Monday, February 12, 2024



Suggested translation of passage by Philippe Djian


Some evenings she could have cried tears of rage. She felt her life was a real disaster and this made her panic somewhat. And yet the filming was going well: the rushes were good and more and more people were congratulating her for her work, and saying they bet she could[1] get an award  for her acting out of it and be back in the spotlight again.


This promising future, though, did not thrill her as much as she had thought it would. Now that it was within her reach, the prospect left her nonplussed; she no longer found it so attractive. She had almost lost that furious appetite for success which ate away at ninety nine per cent of artists on the planet- and a hundred per cent in the world of cinema.
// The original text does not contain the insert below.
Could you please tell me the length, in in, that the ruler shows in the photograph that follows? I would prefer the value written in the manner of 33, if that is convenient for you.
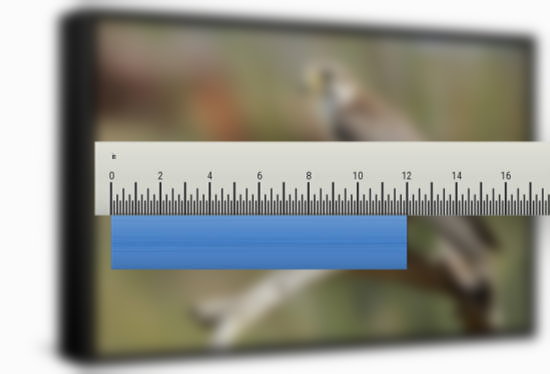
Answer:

Eric Duncalah was perfectly correct in thinking that a sign from Evy would be able to make her happy, in so far as that was possible. They missed each other in the mornings, since at Dawn she was like a stone at the bottom of a well, crushed by leaden sleep or thoroughly drunk with fatigue. When she heard the coffee machine in action, it was too late. In the evenings she would do her best to clear her schedule and find time to be with her son, but she had not yet managed to have a serious conversation with him about all this, not to mention the fact that they had André under their feet. What a pain in the neck  he was, that man.


Judith Beverini made use of their yoga sessions to urge her to get rid of the old bastard- as if anyone in the house needed a sports room, as if muscle was what the house was short of!







“I wouldn’t put up with it if I were you ,” said Judith. “And it’s so weird, I reckon. It’d be different if Rose was there. Really he’s just lurking around the house. At least that’s what it looks like. How old is he. Brr... he must be 70. Isn’t he?







Judith’s husband had gone off again to put on The Nutcracker in Nankin, in China, with the communists , so the two women could talk on for hours about how men were intrinsically deceitful and gifted for rudeness and pretence. But all that could not stop Laure from thinking that first her husband and then her children had abandoned her one after the other, and this picture terrified her.

[1] There are other possibilities here, but the sequence of tenses seems to rule out structures with « may ».